So from the above, it looks like the mean is spot-on, whereas the standard deviation is a bit bigger than expected (a bit wide). What does this mean to our hypothesis?

In order to formally test a hypothesis, we need to formally state the hypothesis.
* H-0, our null hypothesis, states that the probability of the target being equal to "1" in the population is p = 10.049 %
* We choose a level of significance alpha such as 5%, which would equivalently give us a confidence level c = 95%
* We repeat our tests (as per the above) and test if any of them prove that H-0 is false. We only expect that very few (alpha) will be statistically significant.
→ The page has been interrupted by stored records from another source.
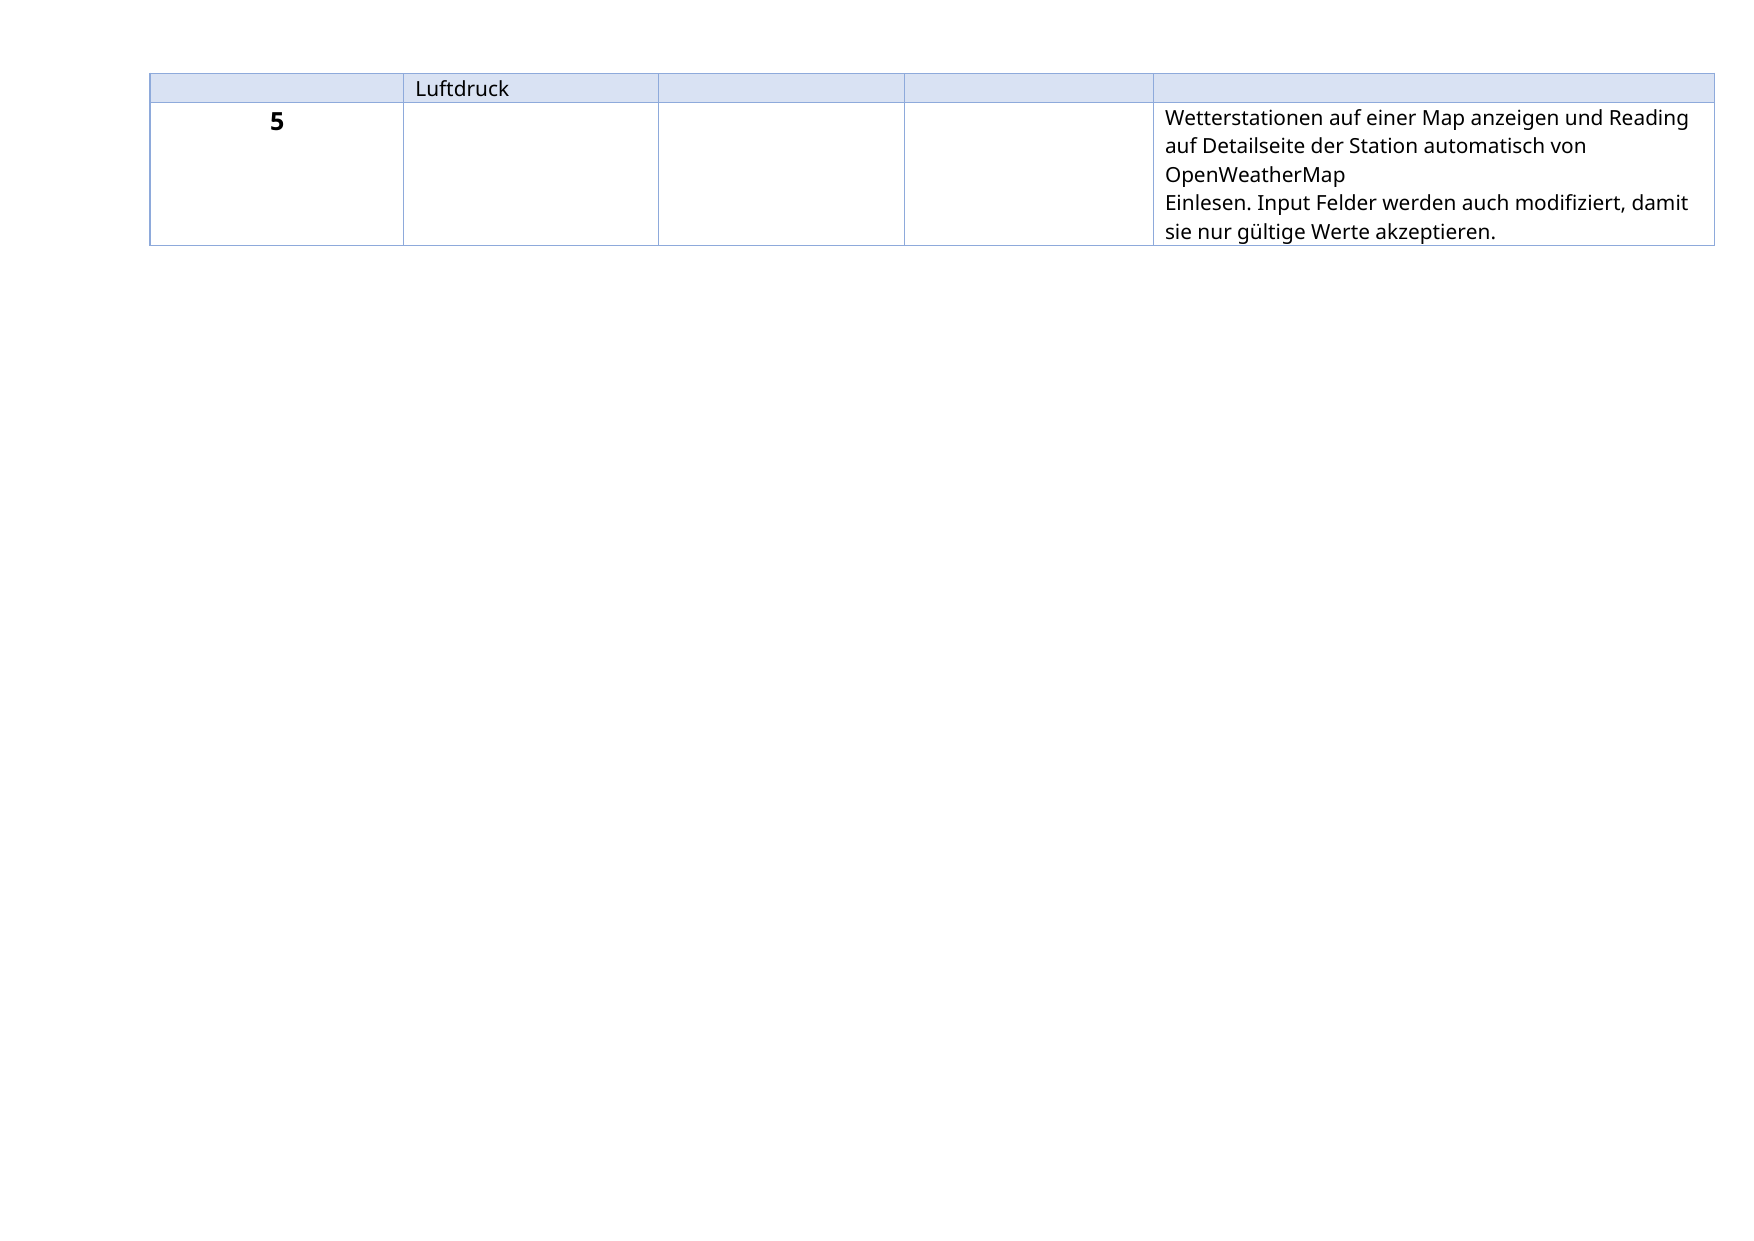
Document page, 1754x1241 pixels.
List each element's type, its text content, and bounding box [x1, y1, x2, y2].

table_cell [905, 103, 1153, 245]
table_cell [659, 74, 904, 102]
table_cell + Windrichtung als Himmelsrichtung, + Wettercode als Text. + Maximal- und Minimalwerte (für Temperatur, Windgeschwindigkeit und Luftdruck), + Trends für Temperatur, Wind, Luftdruck [404, 74, 658, 102]
table_cell [404, 103, 658, 245]
table_cell Dashboard und Detailseite zeigen jetzt das aktuelle Wetter mit passenden Icons an Verbesserte textuelle Anzeige. Anzeige von Wettertrends. [1154, 74, 1714, 102]
table_cell 4 [151, 74, 403, 102]
table_cell [659, 103, 904, 245]
table_cell 5 [151, 103, 403, 245]
table_cell [905, 74, 1153, 102]
table_cell Wetterstationen auf einer Map anzeigen und Reading auf Detailseite der Station automatisch von OpenWeatherMap Einlesen. Input Felder werden auch modifiziert, damit sie nur gültige Werte akzeptieren. [1154, 103, 1714, 245]
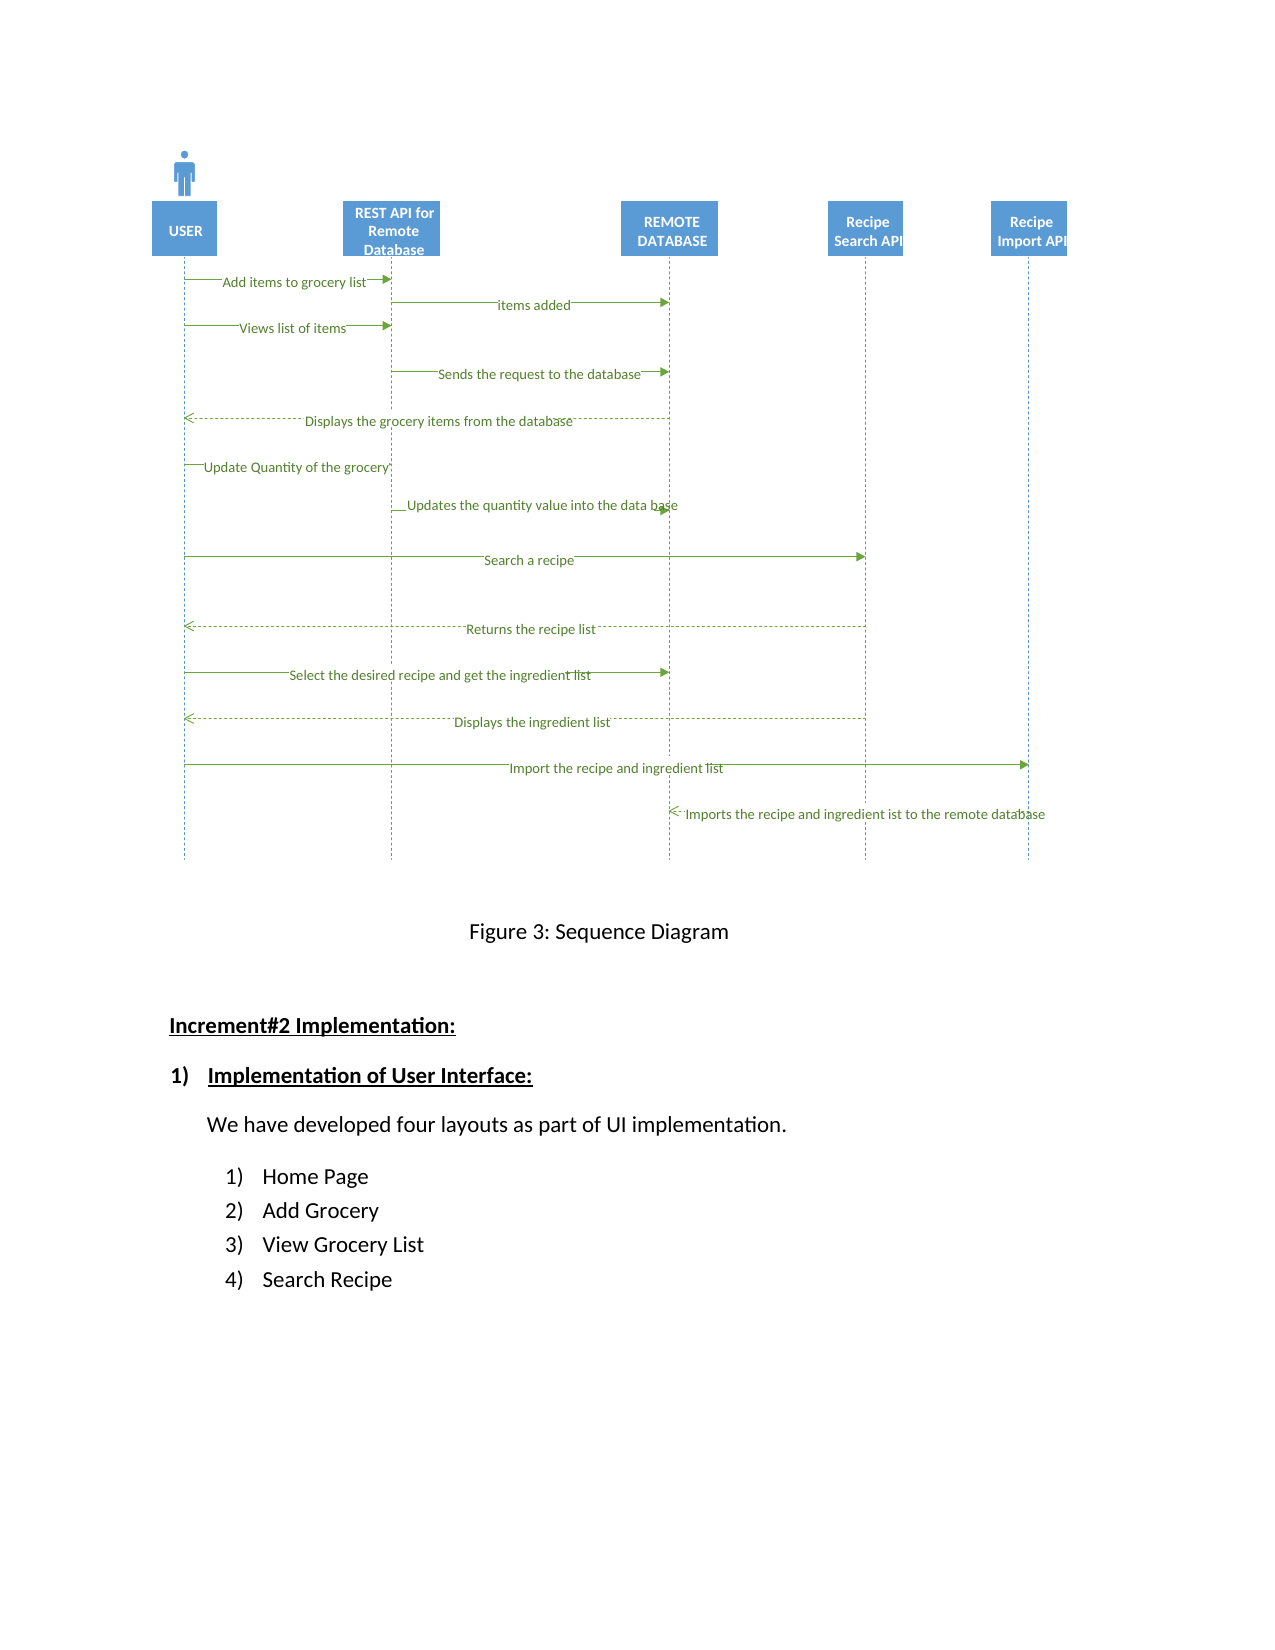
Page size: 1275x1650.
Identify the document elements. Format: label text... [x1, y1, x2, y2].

First, shift and squeeze the distribution to be "standard" (zero mean, variance = 1) normal distribution, this will give us a "Z-value" for each of our samples (folds).
* The graph should look roughly the same, just shifted and squeezed.

In [None]:
all_zs = np.zeros(n_fold)
for j in range (n_fold) :
    p_hat = all_p_hats[j]
    std_error = all_std_errors[j]
    z = (p_hat - p) / std_error
#    print("Fold k = ", j, "has a z value of ", z  )
    all_zs[j] = z
bin_width = 2.0 * ((np.percentile(all_zs, q=75) - np.percentile(all_zs, q=25)) / np.cbrt(n_fold))
bins = int ( (all_zs.max() - all_zs.min() ) / bin_width )
sns.distplot(all_zs, bins=bins)

Beside a hypothesis null and alternate values, we also have to have a "significance"
* If we choose a level of significance alpha such as 5%, it would equivalently give us a confidence level c = 95%
* We now examine our z values again, except we are now comparing them to the rejection regions, otherwise known as the Z-test

For each alpha, count how many z values exceed the + or - z0 rejection regions for our given confidence level.

In [None]:
# Choose a few Alphas
alphas = (.5, .4, .2, 0.1, 0.05, 0.01, 0.001, 0.0001)
z0s = (.675, .84, 1.28, 1.645, 1.960, 2.576, 3.290, 3.891)
num_alphas = len(alphas)
rej_count = np.zeros(num_alphas, dtype = int)
expected_rej_count = np.zeros(num_alphas)
for j in range(num_alphas) :
    expected_rej_count[j] = int(alphas[j] * n_fold)

for i in range (n_fold):
    this_z = all_zs[i]
    for j in range(num_alphas) :
        alpha = alphas[j]
        z0 = z0s[j] 
        if this_z > z0 :
            rej_count[j] += 1
        if this_z < -z0 :
            rej_count[j] += 1

print ("Alpha values we will test")
print(alphas)
print ("Expected number (alpha pecent out of ",n_fold,") that will fail the z-test")
print(expected_rej_count)
print ("Actual number that failed the z-test")
print(rej_count)
print("Confidence level = 1 - Alpha")
for j in range(num_alphas) :
    if (expected_rej_count[j] < rej_count[j]) :
        print ("For confidence level of", ((1 - alphas[j])*100), "percent, the hypothesis is proven FALSE")
    else : 
        print ("For confidence level of", ((1 - alphas[j])*100), "percent, the hypothesis may still be true")


CONCLUSION:
* Whenever the hypothesis is proven FALSE for a particular confidence level, we can no longer have that level of confidence that p and sigma will hold true for the population if p-hat and standard error are measured for a sample from that population. 
* If we prove our hypothesis FALSE at a certain confidence level, but it may still be true at GREATER confidence levels, then we might want to attribute that to the random nature of the selection (and may want to run more tests) - but in either case, we would stick with the HIGHEST CONFIDENCE LEVEL LOWER THAN A PROVEN FALSE LEVEL.

NEXT STEPS:
* Try additional numbers of folds, and/or different random selection menthods (remember, using the above K-folkds still makes sure every training sample is selected once and only once - rather than re-scrambling every fold)
* Once you have a good feel for your best confidence level, re-examine assumptions.

ASSUMPTIONS TO RE-EXAMINE:
* StratifiedKFold is teaching the classification algorithm an assumed value of p with a high confidence level, but is that a good assumption?
* Alternatively, randomly selecting from the training set (KFold) let's the p_hat dominate the training for that fold, which varies as we can see above.
* Finally, we may choose a different training / validation split methodology altogether. For example...
* How close are the training set samples to the test set samples (classification notwithstanding)? 
* Perhaps an adversarial validation scheme is warranted.

I hope this was helpful to you!